Rappelant par son projet – suivre un jeune militant d’extrême droite – La Cravate, dernier documentaire en date de Mathias Théry et Étienne Chaillou, Polish Prayers retrace la trajectoire d’Antek, vingt-deux ans, de son adhésion au parti national-radical à une émancipation rendue possible par l’éveil amoureux.

Né dans une famille ultra-conservatrice de la Pologne contemporaine, Antek grandit dans un environnement religieux où le mariage, la foi en Dieu et l’équilibre du foyer sont érigés en valeurs cardinales. Épousant, d’abord, ce système, sans jamais le remettre en question, Antek va, peu à peu, s’en distancier, jusqu’à définitivement s’en affranchir. La raison de l’ébranlement : une rupture amoureuse provoquée par un excès de différences idéologiques.

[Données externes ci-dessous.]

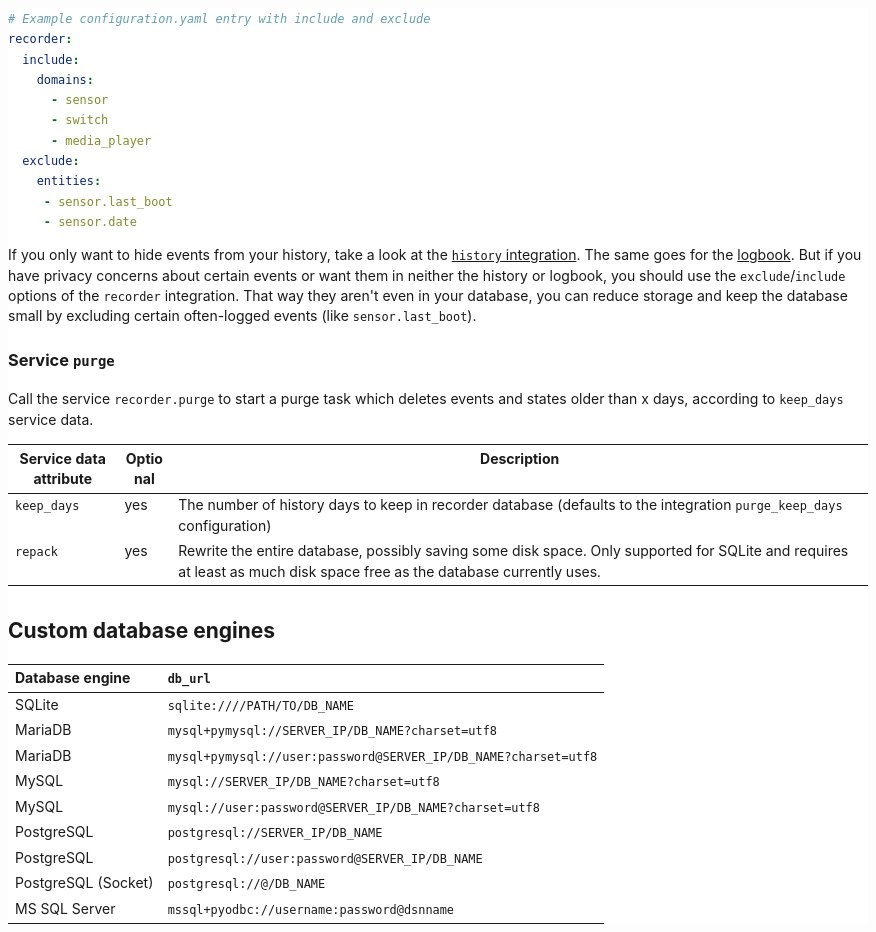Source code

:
```yaml
# Example configuration.yaml entry with include and exclude
recorder:
  include:
    domains:
      - sensor
      - switch
      - media_player
  exclude:
    entities:
     - sensor.last_boot
     - sensor.date
```

If you only want to hide events from your history, take a look at the [`history` integration](/integrations/history/). The same goes for the [logbook](/integrations/logbook/). But if you have privacy concerns about certain events or want them in neither the history or logbook, you should use the `exclude`/`include` options of the `recorder` integration. That way they aren't even in your database, you can reduce storage and keep the database small by excluding certain often-logged events (like `sensor.last_boot`).

### Service `purge`

Call the service `recorder.purge` to start a purge task which deletes events and states older than x days, according to `keep_days` service data.

| Service data attribute | Optional | Description |
| ---------------------- | -------- | ----------- |
| `keep_days`            |      yes | The number of history days to keep in recorder database (defaults to the integration `purge_keep_days` configuration)
| `repack`               |      yes | Rewrite the entire database, possibly saving some disk space. Only supported for SQLite and requires at least as much disk space free as the database currently uses.

## Custom database engines

| Database engine | `db_url`                                                 |
| :---------------|:---------------------------------------------------------|
| SQLite          | `sqlite:////PATH/TO/DB_NAME`                             |
| MariaDB         | `mysql+pymysql://SERVER_IP/DB_NAME?charset=utf8`                 |
| MariaDB         | `mysql+pymysql://user:password@SERVER_IP/DB_NAME?charset=utf8`   |
| MySQL           | `mysql://SERVER_IP/DB_NAME?charset=utf8`         |
| MySQL           | `mysql://user:password@SERVER_IP/DB_NAME?charset=utf8` |
| PostgreSQL      | `postgresql://SERVER_IP/DB_NAME`                         |
| PostgreSQL      | `postgresql://user:password@SERVER_IP/DB_NAME`             |
| PostgreSQL (Socket)     | `postgresql://@/DB_NAME`                         |
| MS SQL Server   | `mssql+pyodbc://username:password@dsnname` |
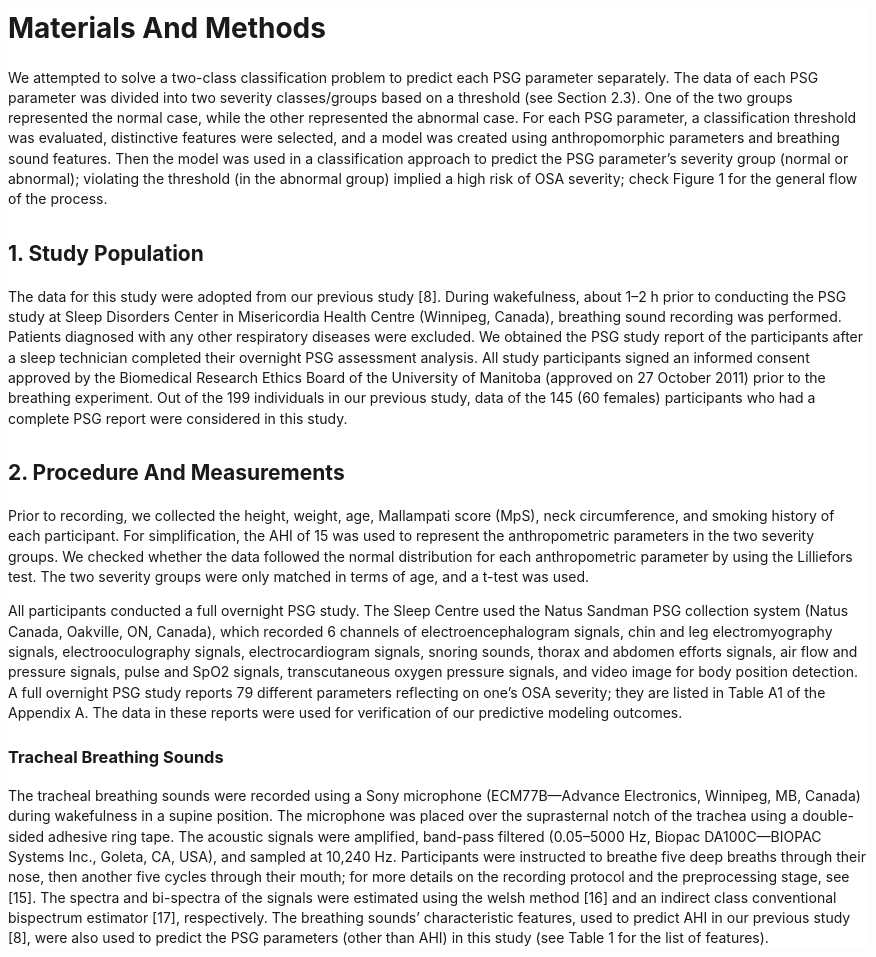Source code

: # Materials And Methods

We attempted to solve a two-class classification problem to predict each PSG parameter separately. The data of each PSG parameter was divided into two severity classes/groups based on a threshold (see Section 2.3). One of the two groups represented the normal case, while the other represented the abnormal case. For each PSG parameter, a classification threshold was evaluated, distinctive features were selected, and a model was created using anthropomorphic parameters and breathing sound features. Then the model was used in a classification approach to predict the PSG parameter’s severity group (normal or abnormal); violating the threshold (in the abnormal group) implied a high risk of OSA severity; check Figure 1 for the general flow of the process.

## 1. Study Population

The data for this study were adopted from our previous study [8]. During wakefulness, about 1–2 h prior to conducting the PSG study at Sleep Disorders Center in Misericordia Health Centre (Winnipeg, Canada), breathing sound recording was performed. Patients diagnosed with any other respiratory diseases were excluded. We obtained the PSG study report of the participants after a sleep technician completed their overnight PSG assessment analysis. All study participants signed an informed consent approved by the Biomedical Research Ethics Board of the University of Manitoba (approved on 27 October 2011) prior to the breathing experiment. Out of the 199 individuals in our previous study, data of the 145 (60 females) participants who had a complete PSG report were considered in this study.

## 2. Procedure And Measurements

Prior to recording, we collected the height, weight, age, Mallampati score (MpS), neck circumference, and smoking history of each participant. For simplification, the AHI of 15 was used to represent the anthropometric parameters in the two severity groups. We checked whether the data followed the normal distribution for each anthropometric parameter by using the Lilliefors test. The two severity groups were only matched in terms of age, and a t-test was used.

All participants conducted a full overnight PSG study. The Sleep Centre used the Natus Sandman PSG collection system (Natus Canada, Oakville, ON, Canada), which recorded 6 channels of electroencephalogram signals, chin and leg electromyography signals, electrooculography signals, electrocardiogram signals, snoring sounds, thorax and abdomen efforts signals, air flow and pressure signals, pulse and SpO2 signals, transcutaneous oxygen pressure signals, and video image for body position detection. A full overnight PSG study reports 79 different parameters reflecting on one’s OSA severity; they are listed in Table A1 of the Appendix A. The data in these reports were used for verification of our predictive modeling outcomes.

### Tracheal Breathing Sounds

The tracheal breathing sounds were recorded using a Sony microphone (ECM77B—Advance Electronics, Winnipeg, MB, Canada) during wakefulness in a supine position. The microphone was placed over the suprasternal notch of the trachea using a double-sided adhesive ring tape. The acoustic signals were amplified, band-pass filtered (0.05–5000 Hz, Biopac DA100C—BIOPAC Systems Inc., Goleta, CA, USA), and sampled at 10,240 Hz. Participants were instructed to breathe five deep breaths through their nose, then another five cycles through their mouth; for more details on the recording protocol and the preprocessing stage, see [15]. The spectra and bi-spectra of the signals were estimated using the welsh method [16] and an indirect class conventional bispectrum estimator [17], respectively. The breathing sounds’ characteristic features, used to predict AHI in our previous study [8], were also used to predict the PSG parameters (other than AHI) in this study (see Table 1 for the list of features).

Stimulant sur le papier, le projet documentaire d'Hana Nobis, dont il est son premier long-métrage, rend surtout compte d’une posture constamment embarrassée à l’idée de traiter son sujet avec tout le sérieux que celui-ci exige. Craintive, sans doute, que l’on puisse la taxer de complaisance – voire d’allégeance – à l’égard de cette droite radicale polonaise qu’elle prétend filmer, la cinéa ste refuse pourtant de la montrer. La narration tout entière est ainsi placée sous le signe de la vigilance : les scènes ne durent jamais très longtemps, empêchant continûment le spectateur de les investir. Ainsi conçues comme de simples vignettes, sur lesquelles on ne s’arrête jamais vraiment, les scènes meurent dans l’incapacité de produire du décentrement, de susciter, chez le spectateur, des affects troubles, de le bousculer dans ses croyances ou d’ébranler ses certitudes.

On touche là au principal problème du film : la frilosité, sur laquelle il a été tout entier construit, conduit la réalisatrice à mettre en place une véritable esthétique du verrouillage. En témoigne, d’abord, la manière dont est filmé Antek au sein des milieux conservateurs qu’il fréquente : il est sans cesse représenté déconnecté des autres (pourtant dans le même espace, on sépare souvent, par le contrechamp, Antek du groupe), littéralement coupé de l’environnement dans lequel il se situe (jeu sur les focales qui cherchent constamment à flouter ce qui l’entoure), pour bien nous signifier, à nous spectateurs, que, dès le départ, il se différencie de ceux qu’il fréquente – petit agneau parmi les brutes.

Prenons pour exemple cette scène, agaçante, où le jeune homme, filmé en gros plan, parvient à sauver un insecte de la noyade, ménageant un contraste, appuyé et didactique, avec ce qui se dit en off (ses amis militants se demandent si les végétariens mangent du poisson, sous prétexte que ce n’est pas de la viande). Symptomatique de la démarche de la cinéaste, cette séquence atteste des limites d’un documentaire arraché à toute forme d’ambiguïté.